La contraception masculine : encore un peu de boulot !
Laurine Mebarki, Lyon
Symposium SY-004
Contraception masculine : on y est enfin ?
Geoffroy Robin, Lille
Alors que la contraception féminine a constitué un progrès social majeur, elle peut rester pour de nombreuses femmes une contrainte. Est-il temps que les hommes participent plus activement ?

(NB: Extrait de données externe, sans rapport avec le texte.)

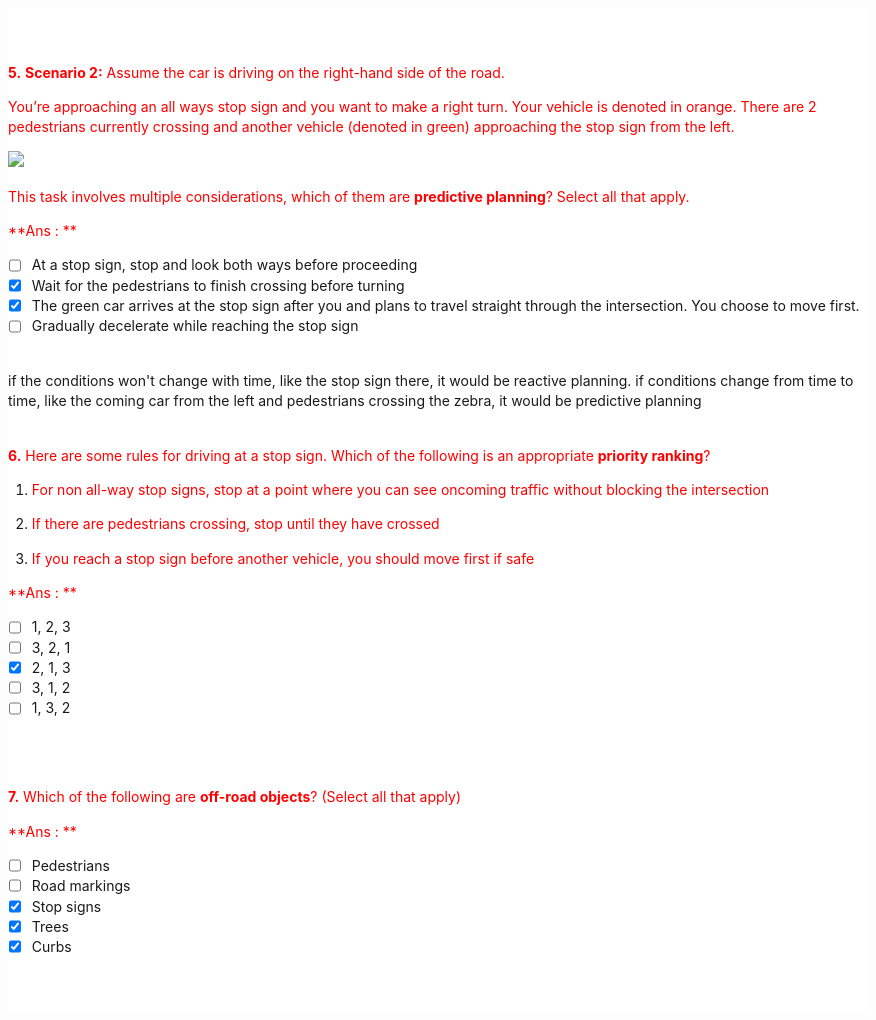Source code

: <br><br>

**5.** **Scenario 2:** Assume the car is driving on the right-hand side of the road.

You’re approaching an all ways stop sign and you want to make a right turn. Your vehicle is denoted in orange. There are 2 pedestrians currently crossing and another vehicle (denoted in green) approaching the stop sign from the left.

<img src = "Images/Scenario_2.png">

This task involves multiple considerations, which of them are **predictive planning**? Select all that apply.

**Ans : ** 

- [ ] At a stop sign, stop and look both ways before proceeding
- [x] Wait for the pedestrians to finish crossing before turning
- [x] The green car arrives at the stop sign after you and plans to  travel straight through the intersection. You choose to move first.
- [ ] Gradually decelerate while reaching the stop sign
<br>
<style>p{color:Red;}</style>
if the conditions won't change with time, like the stop sign there, it would be reactive planning.
if conditions change from time to time, like the coming car from the left and pedestrians crossing the zebra, it would be predictive planning
<br><br>

**6.** Here are some rules for driving at a stop sign. Which of the following is an appropriate **priority ranking**?

1) For non all-way stop signs, stop at a point where you can see oncoming traffic  without blocking the intersection

2) If there are pedestrians crossing, stop until they have crossed

3) If you reach a stop sign before another vehicle, you should move first if safe

**Ans : ** 

- [ ] 1, 2, 3
- [ ] 3, 2, 1
- [x] 2, 1, 3
- [ ] 3, 1, 2
- [ ] 1, 3, 2

<br><br>

**7.** Which of the following are **off-road objects**? (Select all that apply) 

**Ans : ** 

- [ ] Pedestrians
- [ ] Road markings
- [x] Stop signs
- [x] Trees
- [x] Curbs

<br><br>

Aujourd’hui, les options masculines restent encore limitées : retrait (très peu efficace), préservatif (qui peut être accepté par les couples de manière variable) et vasectomie (méthode définitive, dont la demande a fortement progressé ces dernières années avec une hausse de +491% entre 2010 et 2018). De nouvelles pistes sont explorées.
La testostérone à doses supra-physiologiques permet de freiner la spermatogenèse mais au prix d’effets secondaires notables comme la polyglobulie. L’association testostérone–progestatifs, à l’image des oestro-progestatifs pour les femmes, apparaît plus prometteuse. Les différents essais démontrent une efficacité proche de la contraception féminine, mais les schémas d’utilisation restent difficiles à mettre en œuvre.
Les gels cutanés combinant de la testostérone et de la nestorone, actuellement en phase II, sont particulièrement prometteurs. Ces gels freinent l’axe gonadotrope et permettent d’obtenir une oligospermie pour presque 90% des utilisateurs. Cependant, l’observance et l’acceptabilité restent à confirmer.
De nouvelles molécules orales qui sont des dérivés hormonaux synthétiques stéroïdiens (11-β -MNTDC ou diméthandrolone) ont une action androgénique et progestative avec une excellente tolérance clinique en phase I, mais sans données disponibles sur la fertilité pour l’instant. Affaire à suivre !
Du côté non hormonal, la contraception thermique nécessite une utilisation quotidienne prolongée.
Plusieurs stratégies s’intéressant aux molécules ciblant la spermatogenèse comme les antagonistes du récepteur de l’acide rétinoïque sont en cours d’étude. Ces molécules testées sur des modèles animaux entrainent une hypoplasie des tubes séminifères sans perturber l’axe gonadotrope, et leur réversibilité semble intéressante.
La « pilule masculine » n’est pas encore une réalité clinique, mais les avancées sont considérables. Toutefois, l’avenir de la contraception masculine dépendra autant des découvertes scientifiques et de l’investissement industriel que de l’évolution des mentalités et de la confiance des femmes à partager la responsabilité contraceptive.